On 2015-12-09 22:20, Tom Ellis wrote:
while learning about all the type classes and their relationships I came across something I found weird. If I understand it correctly, banana brackets where originally developed for Applicatives. The intent was to enable us to write something like I don't think Arrow banana brackets are related to these Applicative (or "Idiom") brackets.
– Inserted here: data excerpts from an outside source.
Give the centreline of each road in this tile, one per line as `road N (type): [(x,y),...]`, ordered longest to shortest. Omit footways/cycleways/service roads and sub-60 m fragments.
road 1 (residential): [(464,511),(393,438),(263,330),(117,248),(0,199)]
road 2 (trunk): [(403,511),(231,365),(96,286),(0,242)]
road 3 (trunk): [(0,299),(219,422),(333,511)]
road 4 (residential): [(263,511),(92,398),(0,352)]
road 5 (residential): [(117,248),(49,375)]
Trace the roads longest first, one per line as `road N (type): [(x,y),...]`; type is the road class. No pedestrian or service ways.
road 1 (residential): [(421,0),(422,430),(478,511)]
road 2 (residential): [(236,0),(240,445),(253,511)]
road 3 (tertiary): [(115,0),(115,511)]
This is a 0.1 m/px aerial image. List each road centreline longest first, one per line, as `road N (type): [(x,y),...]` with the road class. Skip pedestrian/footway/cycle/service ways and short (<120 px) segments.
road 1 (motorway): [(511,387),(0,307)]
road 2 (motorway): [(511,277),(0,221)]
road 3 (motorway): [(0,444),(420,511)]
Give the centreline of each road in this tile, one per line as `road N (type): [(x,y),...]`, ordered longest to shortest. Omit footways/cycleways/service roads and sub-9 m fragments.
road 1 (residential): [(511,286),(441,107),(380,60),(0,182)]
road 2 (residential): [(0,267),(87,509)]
Let me try to convince you. ;) Actually I have no idea if there is a historical relationship, but there is definitely a semantic one. Consider this: 1) An alternative definition of Applicative is as a monoidal, with the operation comma :: f a -> f b -> f (a,b) "comma" is connected with (<*>) through the Functor superclass. It's typically named (**), but I'll use a prefix version. 2) Every arrow a b c is an applicative (a b) c, because comma = (&&&). Conversely, every applicative that is polymorphic over some "internal" variable is automatically an arrow, through (&&&) = comma. 3) Let's rename (&&&) to "andA". It's trivial to think of "comma" and "andA" as the special versions "comma2" and "andA2" of more general forms commaN and andAn for all natural numbers n. The equivalence of both functions extends naturally for all n. (N.B.: comma0/andA0 and comma1/andA1 are very interesting functions and one of the reasons I left out all the stuff from Pointed/CoPointed/Unit. The other reason is simplification.) 4) An idiom bracket (| f x1 x2 ... xn |) translates very roughly to liftA (uncurryN f) (commaN x1 x2 ... xn) while a banana bracket (| f x1 x2 ... xn |) translates very roughly to liftA' (uncurryN f) (andAn x1 x2 ... xn) And as commaN and andAn are equivalent, the relation should be obvious now. Of course that's a very very rough sketch without any proofs, without looking at the wrappers, and with slightly modified semantics in the first argument. Still, I'm convinced both are (almost) the same. But then I might be overlooking something important...